La province reste néanmoins l'élément de base de l'organisation administrative : la réforme du 10 novembre 1818 qui divise les Etats de Terreferme en sept divisions dirigées chacune par un gouverneur nanti de pouvoirs militaires, mais aussi civils, et d'un intendant général chargé de coordonner l'administration des provinces de la division, ne met pas en cause la place de la province traditionnelle ; l'intendant particulier qui en a la charge conserve d'importantes prérogatives : il peut par exemple correspondre directement avec Turin, surveiller les responsables de services extérieurs en poste dans son intendance (eaux et forêts, genio civile), faire l'inventaire des besoins de sa province, élaborer le budget provincial [4]. Les instructions pour les intendants du 3 décembre 1818 sont tout à fait explicites : l’intendant et le cadre provincial y apparaissent toujours comme les éléments de base de l'administration locale[5].
Une telle confirmation montre clairement que l'on a écarté toute influence française : la division a une nature différente du département, et la province ne saurait être assimilée à l'arrondissement, simple découpage du département.
Les nouveautés à partir 1842
Ainsi la position de la province traditionnelle n'est pas vraiment remise en cause avant 1841 malgré les critiques de plus en plus fortes émises par les partisans d'un cadre plus large, de type divisionnaire. L'exposé des motifs des patentes royales du 26 août 1841 portant réforme de l’administration locale, fait même l'éloge de la province et réaffirme les pouvoirs de l'intendant en matière de comptes provinciaux.

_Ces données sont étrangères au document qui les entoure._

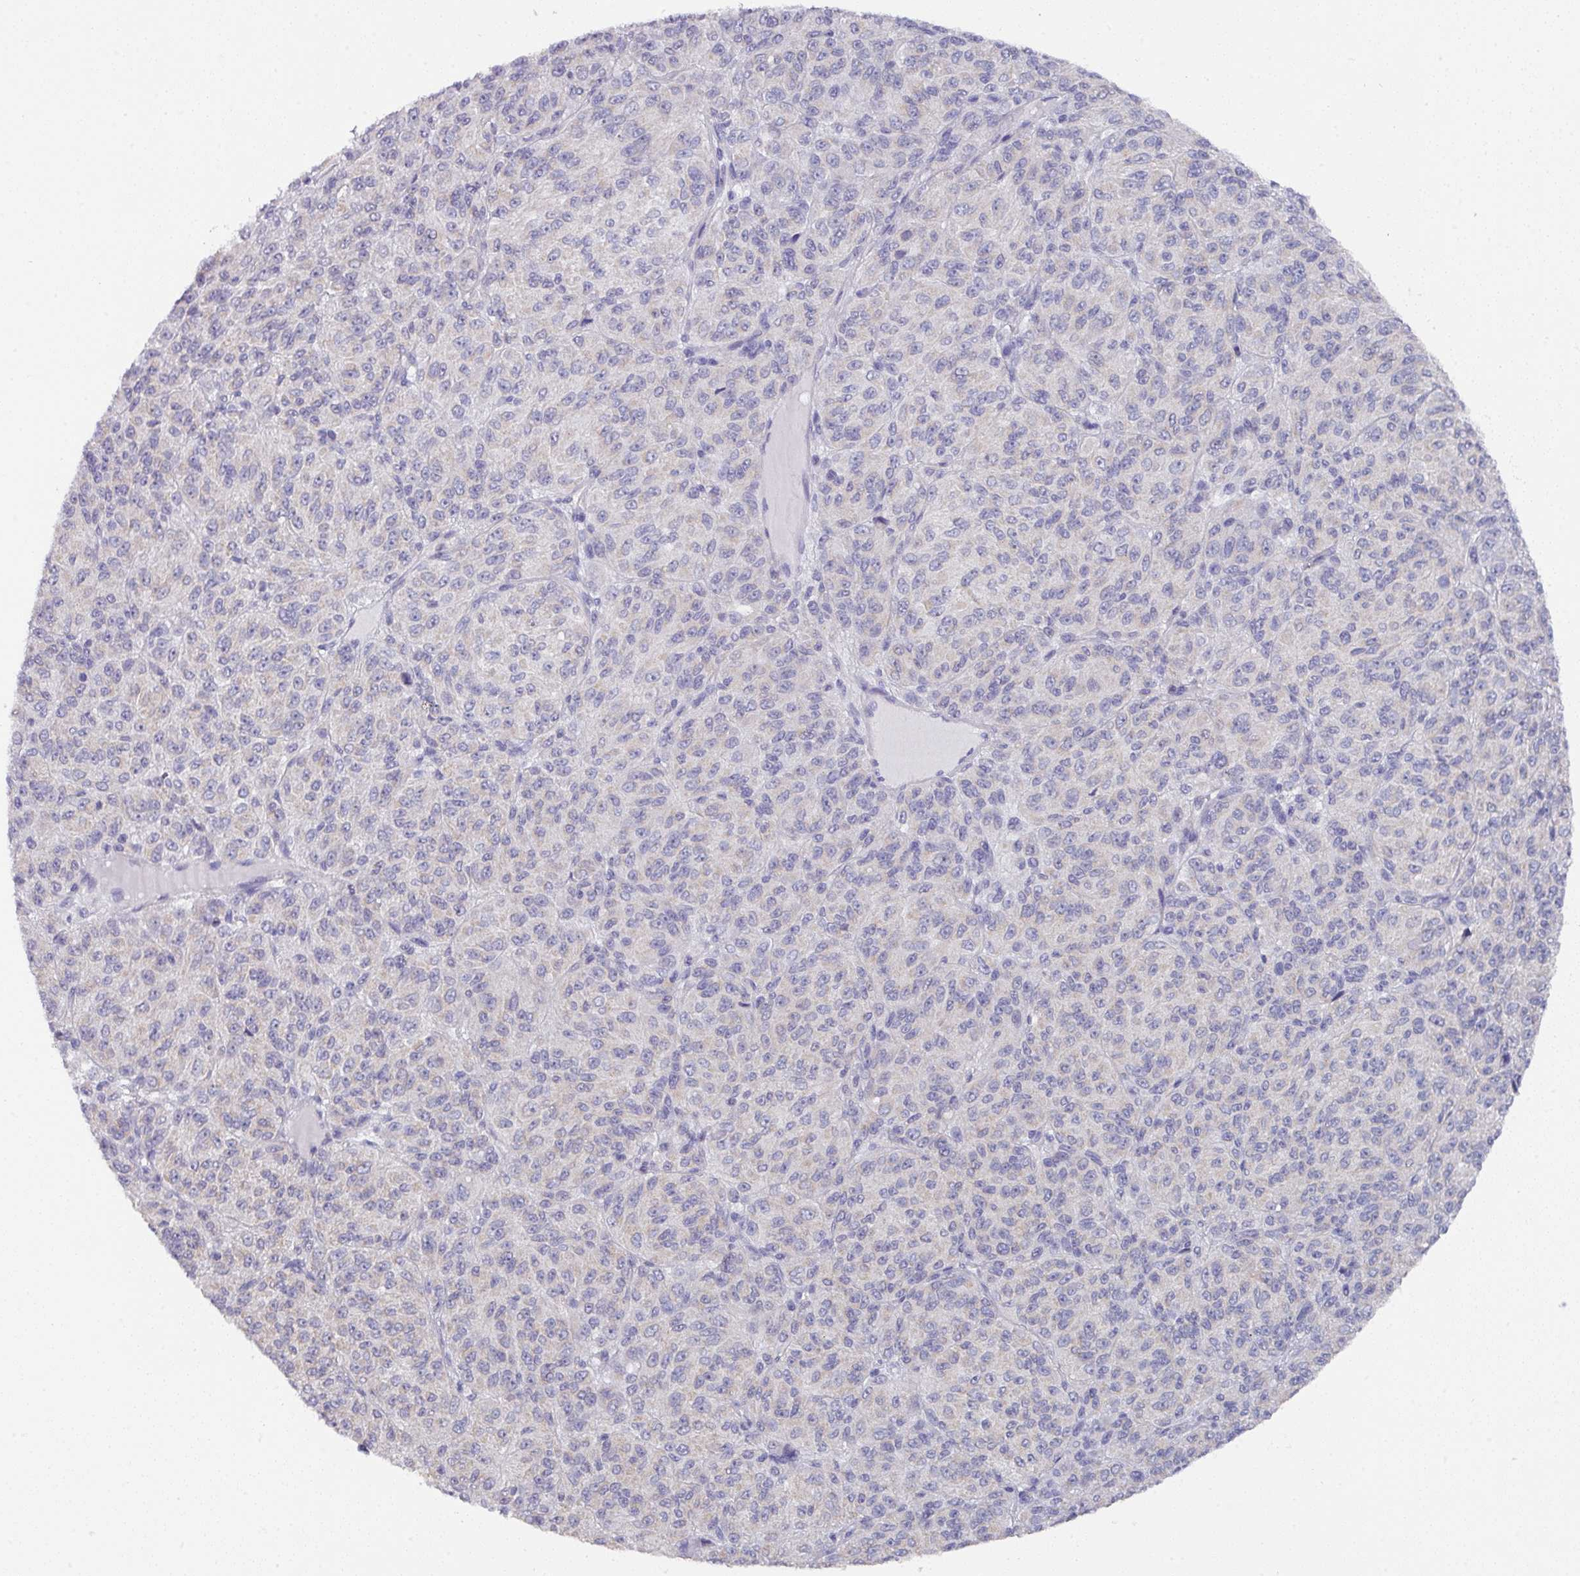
{"staining": {"intensity": "negative", "quantity": "none", "location": "none"}, "tissue": "melanoma", "cell_type": "Tumor cells", "image_type": "cancer", "snomed": [{"axis": "morphology", "description": "Malignant melanoma, Metastatic site"}, {"axis": "topography", "description": "Brain"}], "caption": "Melanoma was stained to show a protein in brown. There is no significant staining in tumor cells.", "gene": "DCAF12L2", "patient": {"sex": "female", "age": 56}}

Tout bascule avec les réformes des 25 août 1842 et 31 août 1843 :
Le premier accroît considérablement les pouvoirs de surveillance de l'intendant général sur l'ensemble des services administratifs de la division et surtout impose un compte unique pour l’ensemble des comptes de la circonscription ; un Congresso presso l'intendante generale composé de notables nommés était chargé de conseiller l'intendant général pour l'élaboration du budget divisionnaire.
La deuxième réforme aggrave ces dispositions l'année suivante et met en place des conseils provinciaux-ce qui peut paraître positif pour la province traditionnelle-mais consolide la position du congrès divisionnaire au plan des compétences et du personnel, celui-ci étant composé de membres choisis parmi les notables conseillers provinciaux. Une séparation des conseils aurait assurément davantage favorisé la défense de l'identité provinciale.
Une dernière hésitation apparaît dans les lettres patentes du 27 novembre 1847 (art. 149) qui définissent la province, mais aussi la division comme corpi morali non sans bien insister sur le fait que l’intendant général est le capo de la division (art. 161).
Enfin la loi communale et provinciale du 7 octobre 1848 lève toute ambiguïté et tranche en faveur de la division, désormais seule à détenir la personnalité civile. L'affaire est entendue : la province est presque dans la même situation que l'arrondissement français, qui n’a pu obtenir la personnalité civile, finalement accordée au département après un long débat par la loi du 10 mai 1838. On observera cependant que la loi de l'an VIII accordait fort peu de pouvoirs à l’arrondissement -même pas un embryon de prérogative budgétaire[6]- alors que la provincia était tout de même en 1814 le rouage de base de l'administration locale sarde.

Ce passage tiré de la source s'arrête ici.